[Chart interpretation exercises]
____
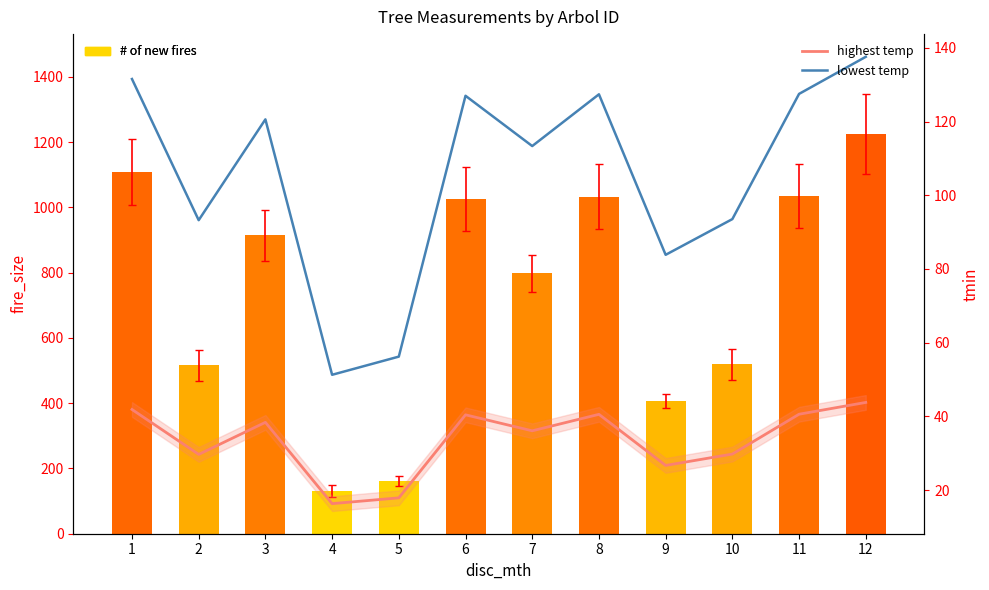

What is the value of the lowest temp bar at the 3rd from the left?

120.6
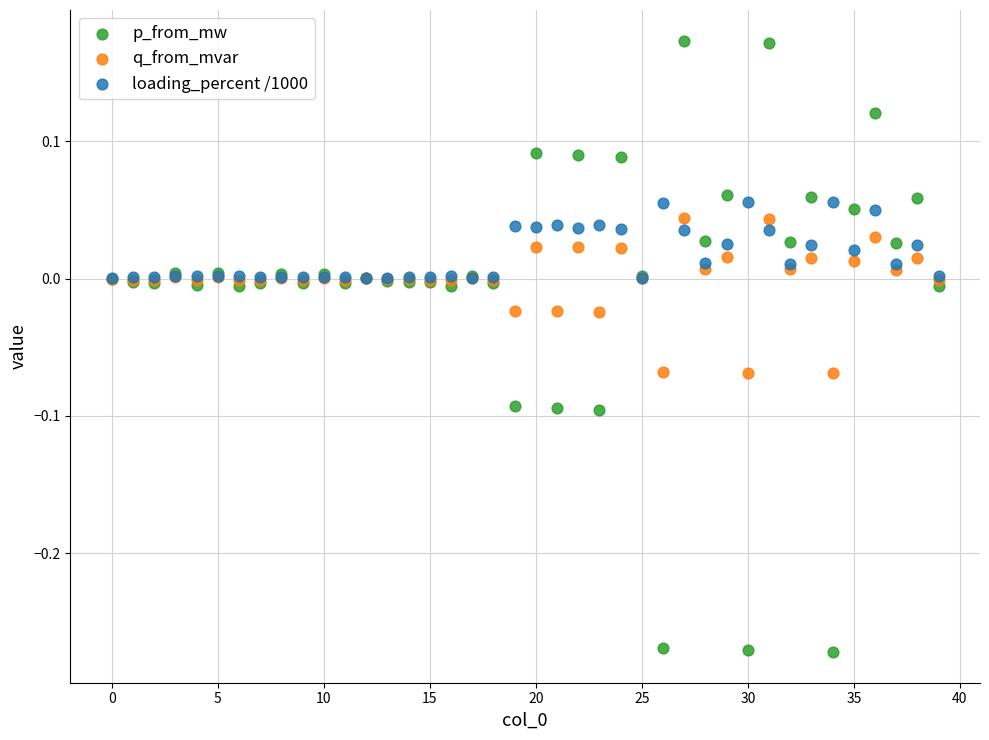

Which series reaches the maximum Y coordinate?

p_from_mw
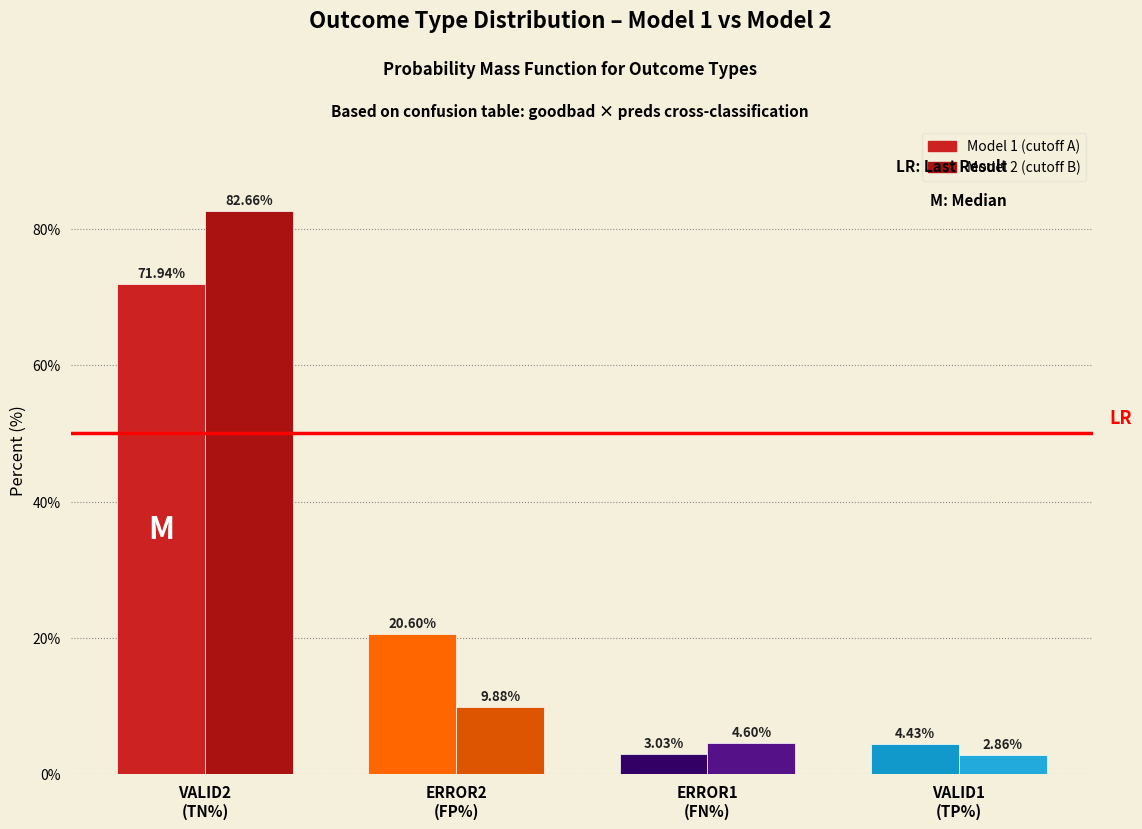

What is the average value of the Model 2 (cutoff B) series?

25.0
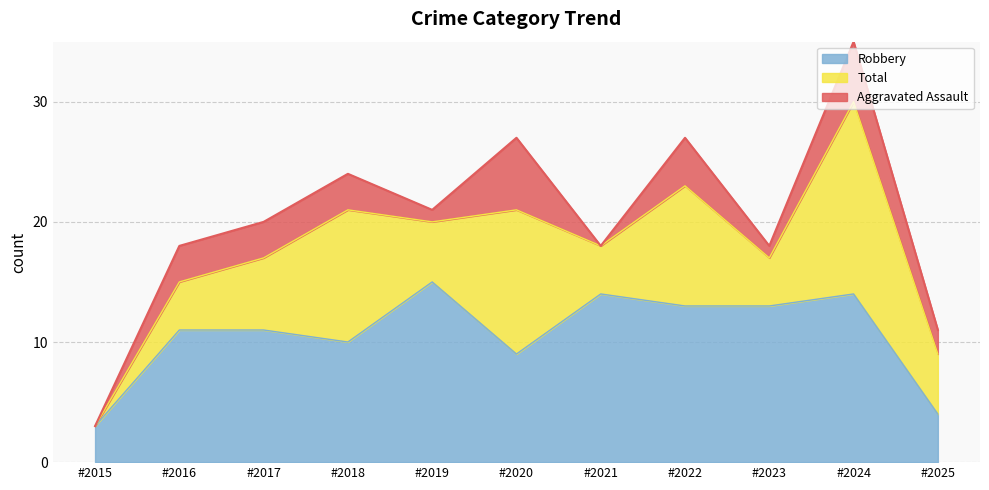

What is the minimum value for Robbery?

3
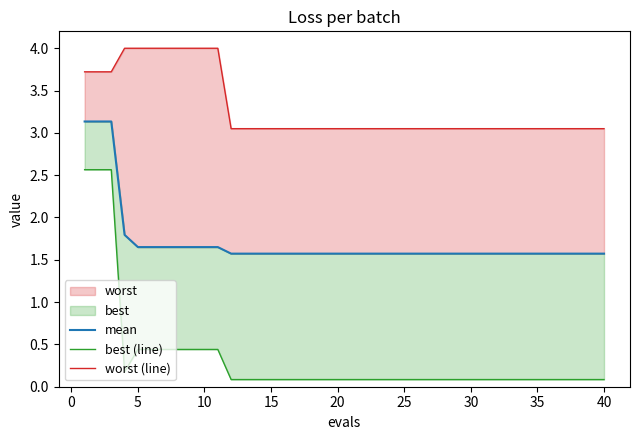

List the series in order of their overall mean, lowest first.

best (line), mean, worst (line)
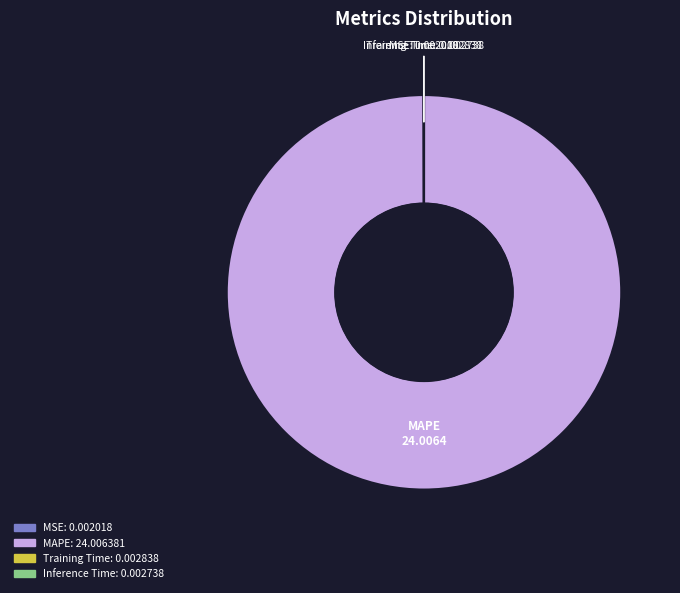

Does any single category account for the majority?

Yes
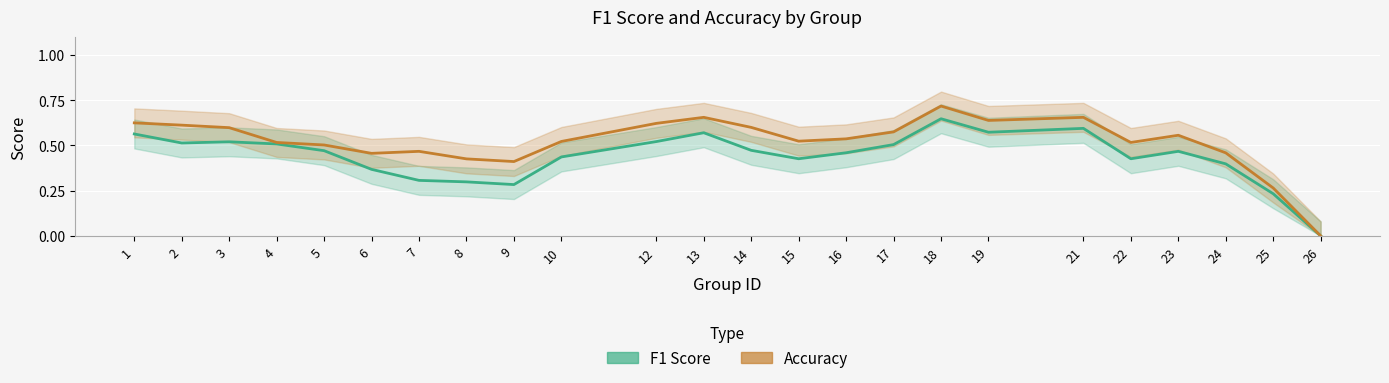

What is the difference between the highest and lowest values at 10?

0.1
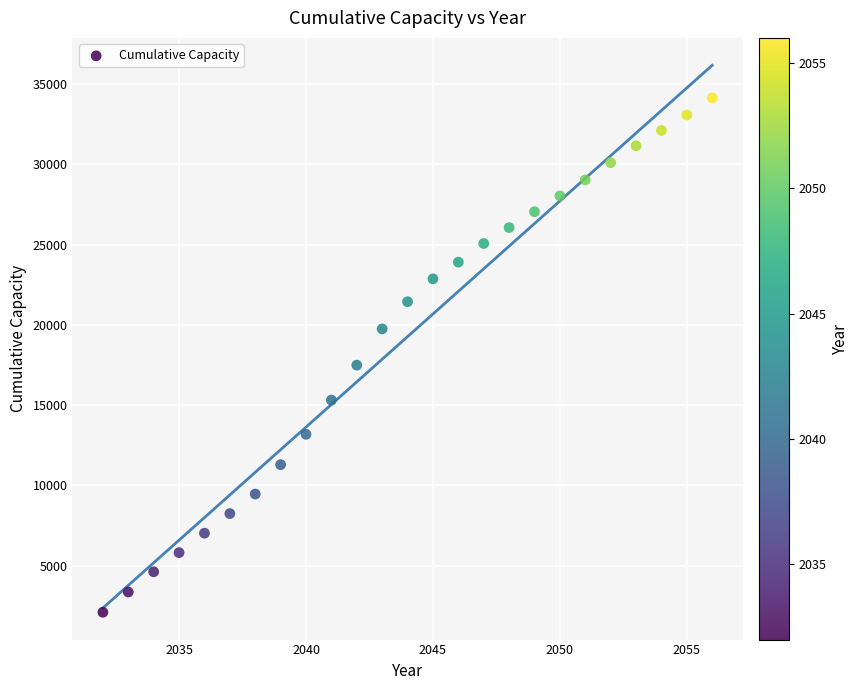

What Y value in the scatter plot is closest to 18121?

17493.0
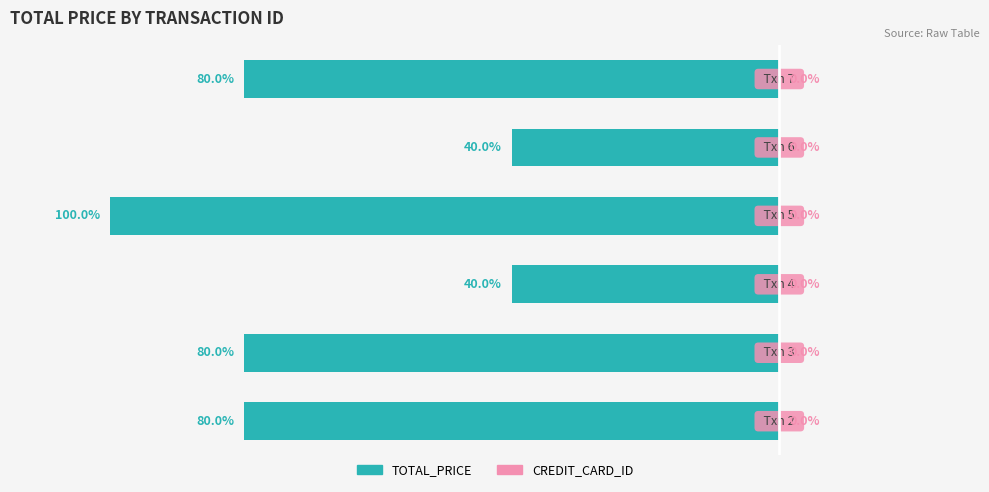

Are the bars horizontal?

Yes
____
Please rewrite every line of the rows above as a Markdown table with the columns "No." and "Line", numbering each line. Leave out blank lines and the pictures.

| No. | Line |
|---|---|
| 1 | What is the value of the lowest temp bar at the 3rd from the left? |
| 2 | 120.6 |
| 3 | Which series reaches the maximum Y coordinate? |
| 4 | p_from_mw |
| 5 | What is the average value of the Model 2 (cutoff B) series? |
| 6 | 25.0 |
| 7 | What is the minimum value for Robbery? |
| 8 | 3 |
| 9 | List the series in order of their overall mean, lowest first. |
| 10 | best (line), mean, worst (line) |
| 11 | Does any single category account for the majority? |
| 12 | Yes |
| 13 | What is the difference between the highest and lowest values at 10? |
| 14 | 0.1 |
| 15 | What Y value in the scatter plot is closest to 18121? |
| 16 | 17493.0 |
| 17 | Are the bars horizontal? |
| 18 | Yes |